Avec la loi pour la liberté de choisir son avenir professionnel, les modalités de financement des centres de formation des apprentis (CFA) sont profondément modifiées.

Actuellement, les CFA s’appuient sur des subventions de fonctionnement et d’investissement allouées par les Régions d’une part, et sur les ressources octroyées par les organismes collecteurs de la taxe d’apprentissage (OCTA) d’autre part.

À partir de 2020, il en sera autrement : ce seront les opérateurs de compétences (OPCO) qui attribueront les fonds aux CFA. Un CFA sera financé en fonction du nombre de ses apprentis ayant signés un contrat d’apprentissage avec une entreprise. C’est le système du « coût au contrat » d’apprentissage.

Cependant, le système prévoit, pour éviter que les CFA basés en zones rurales ne soient défavorisés, que les Régions aient la possibilité de majorer ce tarif.

Ainsi, 2019 sera l’année de la transition pendant laquelle France compétences donnera aux branches professionnelles des recommandations quant au coût de chaque diplôme préparé. La décision finale reviendra aux branches professionnelles elles-mêmes, qui devront fixer ces coûts au plus tard au premier semestre 2019.

Chaque diplôme ou titre aura un coût précis, qui s’appliquera uniformément sur l’ensemble du territoire, sans prendre en compte le nombre d’apprentis présents dans l’établissement, la présence d’autres publics formés, ou la gestion du CFA (privé, parapublic, public …).

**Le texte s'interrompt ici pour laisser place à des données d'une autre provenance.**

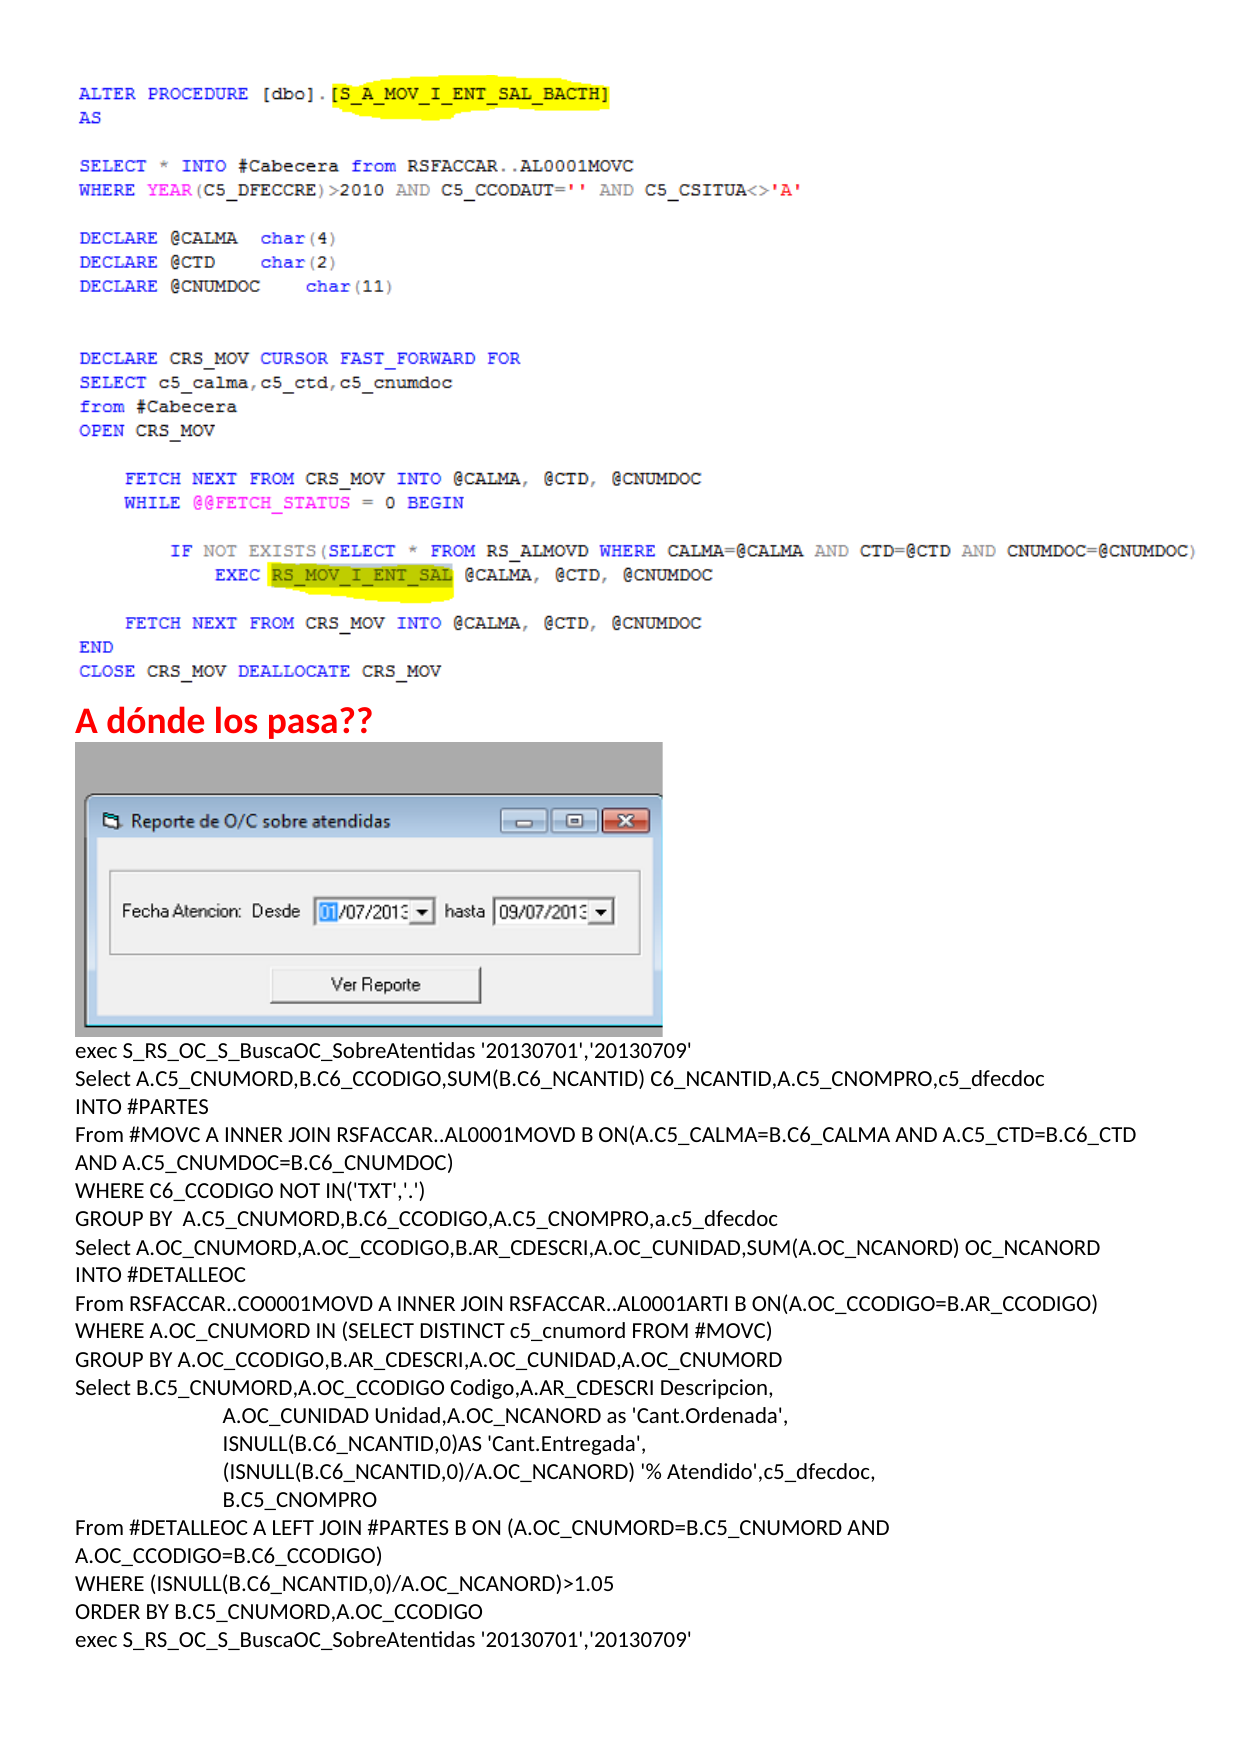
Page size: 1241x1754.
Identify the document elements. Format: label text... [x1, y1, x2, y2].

Ce nouveau mode de financement espère résorber les disparités observées dans le système actuel : en effet aujourd’hui le financement d’un CAP cuisine, par exemple, oscille entre 2500 euros et 14 000 euros.
Par ailleurs, le système du « coût au contrat » assurera, selon le ministère du Travail, le financement de la formation de chaque apprenti embauché par une entreprise. Ce système ne pourra pas répondre aux investissements en matériels parfois extrêmement onéreux pour préparer des métiers nécessaires mais aux débouchés peu nombreux…

De facto, ce système de financement induit une ouverture du marché à la concurrence : la capacité de développement des CFA dépendra de leur aptitude à attirer à la fois des jeunes, mais surtout des entreprises dans leur écosystème.